# Excerpt
+ + + + + + +
Interviewing your musical – if not heroes then certainly at least fantasy friends, the kind of artist whose tunes and words make you feel not only as if you know them, but more, as if you would connect with them in some genuine way IRL – is, more often than not, a dispiriting experience. Through absolutely no fault of their own, these wonder women and men of music are suddenly there, on the end of a phone line or sat opposite you in a pokey backstage room, fallible, real, a bit bored, or with opinions that don’t match up to your ridiculous idealised view of them, or having a bit of an off day or just somehow not who you had (unfairly, unrealistically) built them up to be.
The punchline here, of course, is that this was resolutely, brilliantly, not the case when I spent a near-perfect three quarters of an hour last week speaking with Willy Vlautin. Laconic, humble (in the actual¸ rather than the overdeployed oh-this-Oscar-I’ve-just-won-has-made-me-feel-so-humble Hollywood sense of the word), courteous and real, the Richmond Fontaine frontman, Delines songwriter and guitarist and hugely gifted author exudes the same careworn wisdom, the same gentle humour and charm as his beautifully-drawn characters (in song and on the page), as we discuss the end of Richmond Fontaine, the continuation of The Delines and how it really felt to sell his book The Motel Life to Hollywood.
+ + + + + + +
# Input for this task
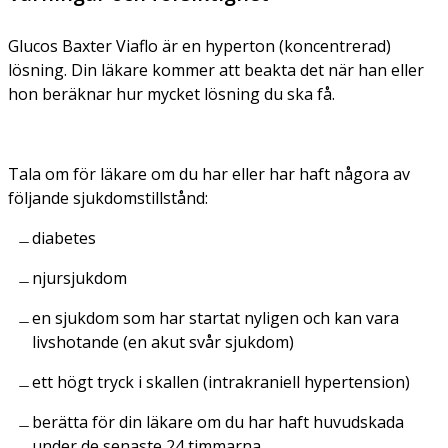
Glucos Baxter Viaflo är en hyperton (koncentrerad)
lösning. Din läkare kommer att beakta det när han eller
hon beräknar hur mycket lösning du ska få.
Tala om för läkare om du har eller har haft någora av
följande sjukdomstillstånd:
diabetes
njursjukdom
en sjukdom som har startat nyligen och kan vara
livshotande (en akut svår sjukdom)
ett högt tryck i skallen (intrakraniell hypertension)
berätta för din läkare om du har haft huvudskada
under de senaste 24 timmarna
+ + + + + + +
# Brief 1
Repeat the stretch from "The punchline here, of" through "Life to Hollywood." in the Willy Vlautin interview, character for character.
# Brief 2
Find each line of the records that contains the string "lösning", matching case exactly, and copy those lines.

# Expected output 1
The punchline here, of course, is that this was resolutely, brilliantly, not the case when I spent a near-perfect three quarters of an hour last week speaking with Willy Vlautin. Laconic, humble (in the actual¸ rather than the overdeployed oh-this-Oscar-I’ve-just-won-has-made-me-feel-so-humble Hollywood sense of the word), courteous and real, the Richmond Fontaine frontman, Delines songwriter and guitarist and hugely gifted author exudes the same careworn wisdom, the same gentle humour and charm as his beautifully-drawn characters (in song and on the page), as we discuss the end of Richmond Fontaine, the continuation of The Delines and how it really felt to sell his book The Motel Life to Hollywood.

# Expected output 2
lösning. Din läkare kommer att beakta det när han eller
hon beräknar hur mycket lösning du ska få.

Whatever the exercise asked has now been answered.